While interviewing Chinese immigrant Josie Packard (Joan Chen), who was being taught English by Laura before her death, Cooper again proves his heightened perception to Truman by casually revealing he knows the pair are secret lovers. It's almost comical how accurate Cooper's intuition is right now, which subconsciously primes us for a swift, easy end to this whole case. After all, how can someone this focused and shrewd fail to solve a simple small-town murder? Of course, we're gradually suspecting that there are supernatural undercurrents and Byzantine machinations that will test our hero to breaking point.
Elsewhere, the arrested Bobby and James are allowed to go free from jail after brawling at the Roadhouse, knowing that half the money Leo gave them for a drug transaction is in Laura's safety deposit box, to be kept under close surveillance; sultry troublemaker Audrey Horne (Sherilyn Fenn) is scolded by her father Ben (Richard Beymer) for frightening away the Norwegian businessmen by mentioning Laura's murder; her father is earlier seen having a secret affair with Catherine Martell (Piper Laurie); Big Ed Hurley (Everett McGill) reveals he was drugged by bartender Jacques Renault while at the Roadhouse last night; and the man who took the buried gold necklace is revealed to be Laura's Hawaii-obsessed psychiatrist Dr. Jacoby (Russ Tamblyn), who ends this episode listening to the audio confession his late-patient sent to him... where she mentions a mystery man I the woods. Laura's voice turns inaudible after Jacoby puts on his headphones, but her words provoke tears...
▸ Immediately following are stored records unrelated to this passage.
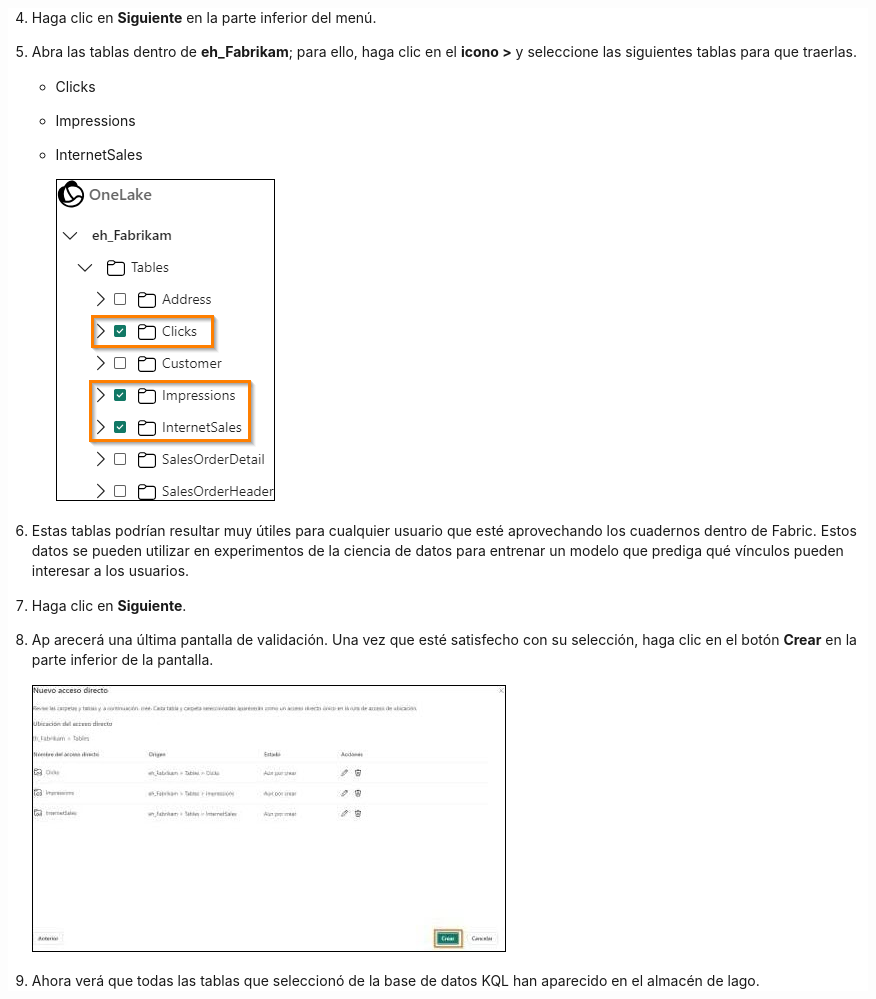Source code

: 4. Haga clic en **Siguiente** en la parte inferior del menú.
 
5. Abra las tablas dentro de **eh_Fabrikam**; para ello, haga clic en el **icono >** y seleccione las siguientes tablas para que traerlas.

    - Clicks

    - Impressions

    - InternetSales

      ![](../media/lab-04/image103.png)

6. Estas tablas podrían resultar muy útiles para cualquier usuario que esté aprovechando los cuadernos dentro de Fabric. Estos datos se pueden utilizar en experimentos de la ciencia de datos para entrenar un modelo que prediga qué vínculos pueden interesar a los usuarios.

7. Haga clic en **Siguiente**.

8. Ap arecerá una última pantalla de validación. Una vez que esté satisfecho con su selección, haga clic en el botón **Crear** en la parte inferior de la pantalla.

    ![](../media/lab-04/image105.jpg)
 
9. Ahora verá que todas las tablas que seleccionó de la base de datos KQL han aparecido en el almacén de lago.
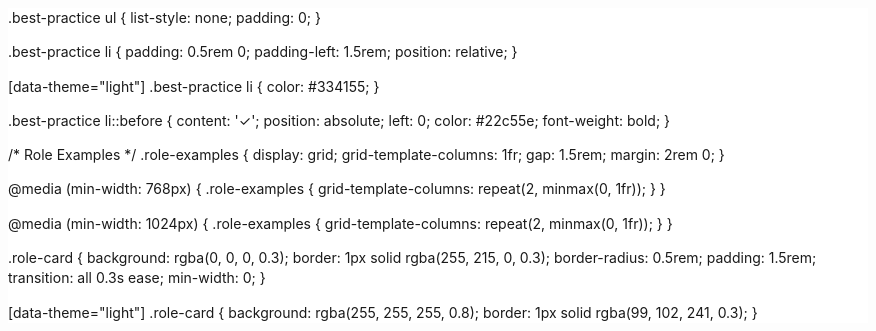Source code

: .best-practice ul {
  list-style: none;
  padding: 0;
}

.best-practice li {
  padding: 0.5rem 0;
  padding-left: 1.5rem;
  position: relative;
}

[data-theme="light"] .best-practice li {
  color: #334155;
}

.best-practice li::before {
  content: '✓';
  position: absolute;
  left: 0;
  color: #22c55e;
  font-weight: bold;
}

/* Role Examples */
.role-examples {
  display: grid;
  grid-template-columns: 1fr;
  gap: 1.5rem;
  margin: 2rem 0;
}

@media (min-width: 768px) {
  .role-examples {
    grid-template-columns: repeat(2, minmax(0, 1fr));
  }
}

@media (min-width: 1024px) {
  .role-examples {
    grid-template-columns: repeat(2, minmax(0, 1fr));
  }
}

.role-card {
  background: rgba(0, 0, 0, 0.3);
  border: 1px solid rgba(255, 215, 0, 0.3);
  border-radius: 0.5rem;
  padding: 1.5rem;
  transition: all 0.3s ease;
  min-width: 0;
}

[data-theme="light"] .role-card {
  background: rgba(255, 255, 255, 0.8);
  border: 1px solid rgba(99, 102, 241, 0.3);
}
written by Mark Frost & David Lynch | directed by Duwayne Dunham | 12 April 1990
Notes from the Black Lodge
- A problem facing Twin Peaks is one encountered by all fledgling soaps; having to introduce a believable society, sketch the relationships of its inhabitants, and let us sample their personalities in an entertaining way. The show could easily get bogged down in less skilled hands (especially as, unlike a soap, a drama doesn't have months to settle) but it's handled well in Twin Peaks by Frost and Lynch. I doubt anyone will have a firm grasp on all the families and characters just yet, but it's all coalescing nicely, even though this episode throws even more new faces onto the pile.
- This episode introduces notable character "the one-armed man" (an obvious homage to The Fugitive.) Here, the red-shirted enigma was noticed by Deputy Hawk (Michael Horse) as he guards Ronette, exiting a hospital elevator and disappeared into a black-lit morgue.
- By the way, while Twin Peaks never had official episode titles, some fans use the English translations of titles used when the series aired in Germany, so that's what I'm doing. I know some fans hate using these unofficial German-to-English titles, but it's much easier to refer to titles instead of episode numbers, sorry. You'll thank me the deeper we get into the show.
(This review was originally posted 9 July 2009, and has been republished with new HD-sourced vidcaps and amendments to celebrate the release of the Twin Peaks - Entire Mystery Blu-ray box-set.)